We can use a set of known genes to annotate a plant plastid genome. The gene set differs slightly between clades of land plant. These genes have been taken from public databases (NCBI), and turned into a set of HMM profiles for each clade of plant (currently supported are Liverworts, Hornworts, Mosses, Ferns, Conifers, and flowering plants). These can then be quickly queried against a genome, without the need for a reference.
In order to use fppa
you will need two things. First you will need to get a binary of the executable fppa
.
# assuming you have rust, if not - https://www.rust-lang.org/
git clone https://github.com/tolkit/fppa/
cd fppa
# install to PATH
cargo install --path=.
# bring up the help
fppa -h
# or install to ./target/release
cargo build --release
# bring up the help
./target/release/fppa -h
<Max Brown; Wellcome Sanger 2022>
Fast plant mito annotation (fppa).
Version: 0.1.0
USAGE:
fppa --plant-chloro <PATH> --nhmmer-path <PATH> --hmms-path <PATH>
FLAGS:
-h, --help Prints help information
-v, --version Prints version information
ARGS:
--plant-chloro Path to the plant chloroplast/plastid genome
--nhmmer-path Path to the nhmmer executable (HMMER3)

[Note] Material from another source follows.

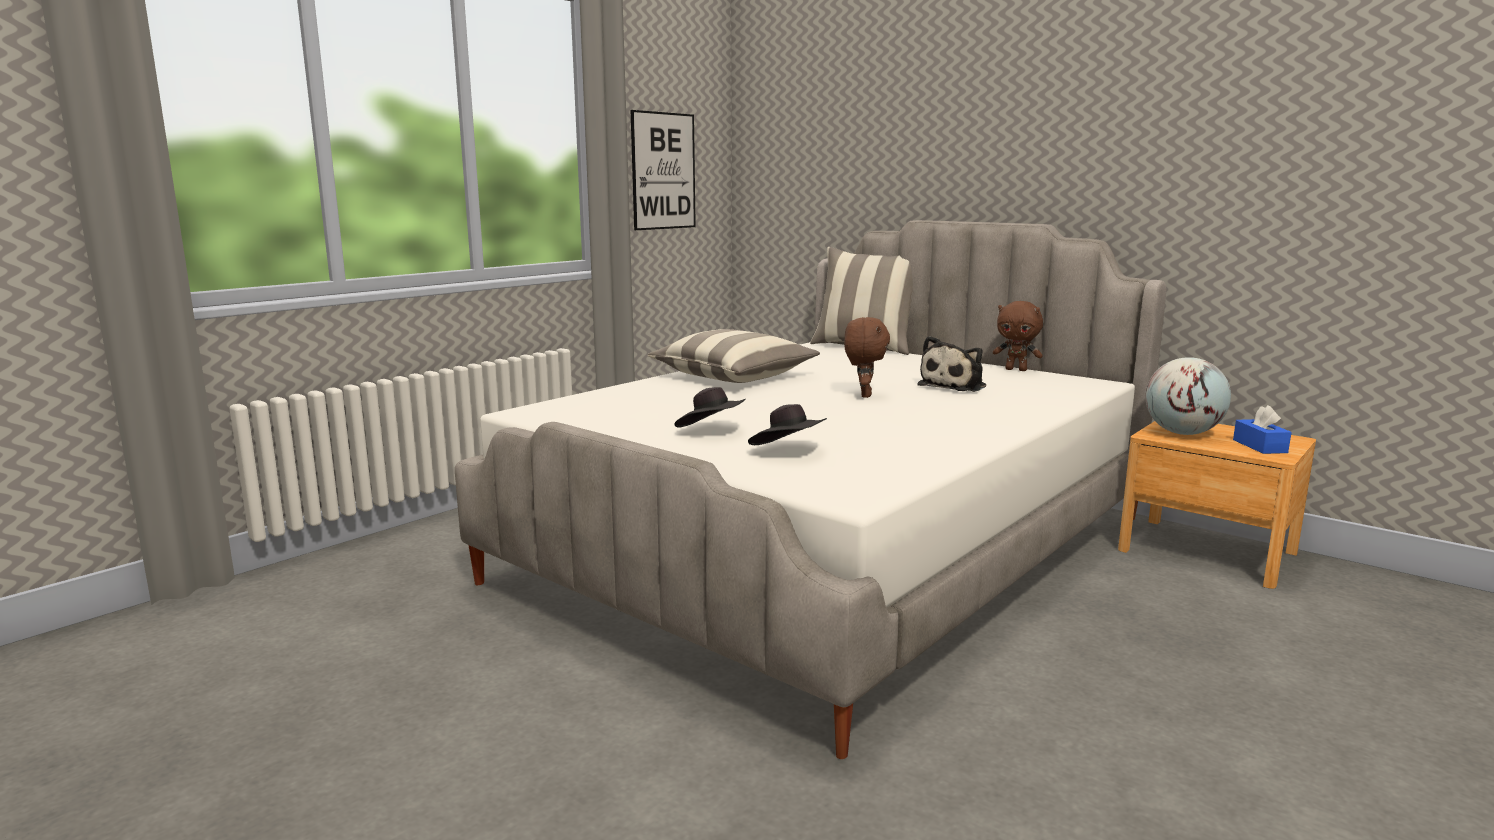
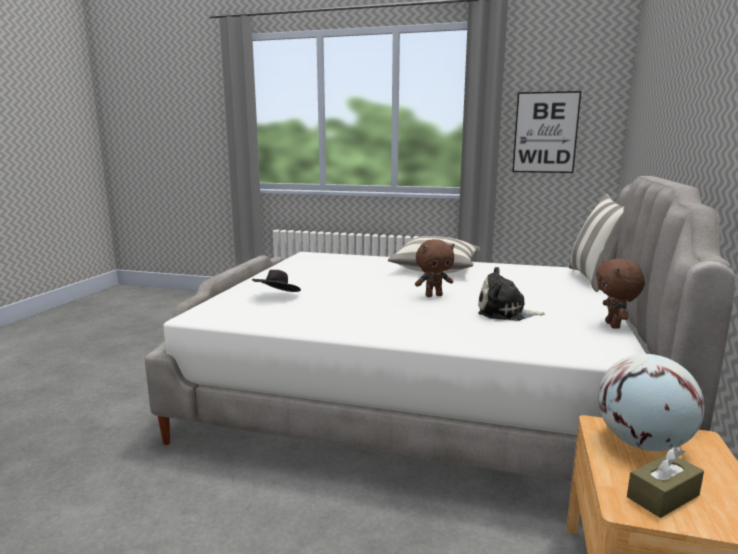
camera: 65 degrees right, 0 degrees up
(711, 431) = (305, 281): black hat -> none
(1259, 446) = (663, 496): blue tissue box -> brown tissue box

--hmms-path Path to the directory containing a set of
HMM files. Download from:
https://github.com/tolkit/fppa/tree/main/hmms
OPTIONAL ARGS:
--plot Generate an HTML SVG of where the annotated
genes occur. Requires a name ending in `.html`.

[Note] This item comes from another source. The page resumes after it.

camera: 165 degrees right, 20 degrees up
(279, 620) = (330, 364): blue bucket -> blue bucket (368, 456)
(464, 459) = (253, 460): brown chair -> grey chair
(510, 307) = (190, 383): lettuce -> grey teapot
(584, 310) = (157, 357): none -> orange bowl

--e-value The E-value cut-off determining presence of
mito gene. <default 0.001>
--gff Output a GFF3 file of gene locations. Requires
a name ending in `.gff`.
-r, --for-rotation Identify only psbA and ycf1 for chloroplast
standardisation.
EXAMPLE:
fppa --plant-chloro ./chloro.fasta --nhmmer-path ./nhmmer --hmms-path ./hmms/angiosperm_hmms/
Secondly you will need a copy of the HMMs for each plant clade. If you git clone
'd this repository, they are under the ./hmms
directory. You can of course make your own HMMs, but the names will need to match the ones in the hmms
directory, otherwise fppa
will complain.
An example command:
# the executable
fppa \
# point to the chloroplast genome
--plant-chloro ./genomes/daBalNigr1_segs.fasta \
# point to the nhmmer executable
--nhmmer-path ~/bin/nhmmer \
# point to the directory containing the HMMs (here we're interested in flowering plants)

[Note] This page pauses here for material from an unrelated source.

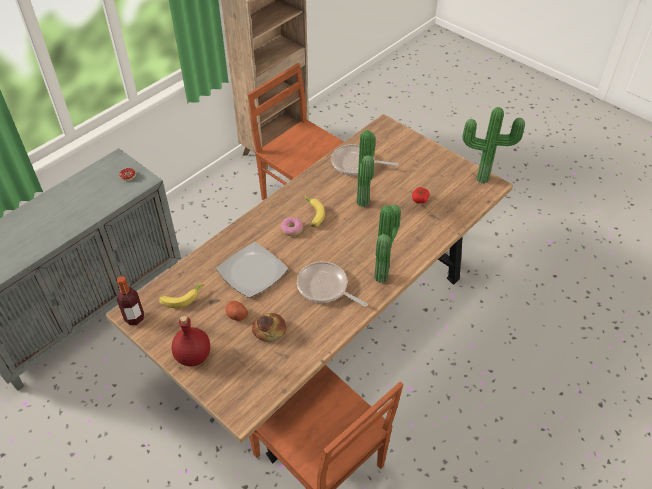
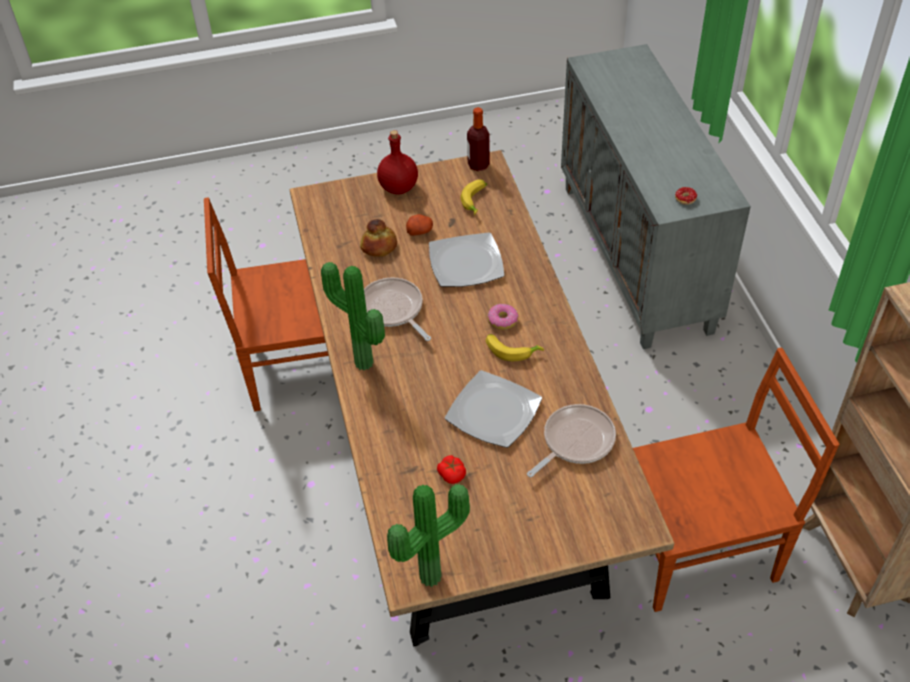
camera: 125 degrees right, 0 degrees up
(325, 287) = (393, 310): frying pan -> frying pan turned 105 degrees counterclockwise
(365, 202) = (492, 412): potted plant -> plate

--hmms-path ./hmms/Magnoliopsida/ \
# generate an HTML SVG of the annotated genes
--plot test.html \
# output a GFF3 file of gene locations
--gff test.gff \
# make a more stringent E value cut-off
--e-value 0.00000001
Output depends on your options. By default a TSV will be printed to STDOUT which shows the presence/absence of each gene in the genome. It's possible to add --plot
to generate an HTML file of the annotated genes, and with the --gff
option a GFF3 file will be generated.
You will need the latest version of HMMER, either in your PATH, or you can point fppa
to the binary.
This annotator is not supposed to be extremely complete nor accurate. The aim is just to determine the presence/absence of genes which should be present on a plant chloroplast speedily and without hassle.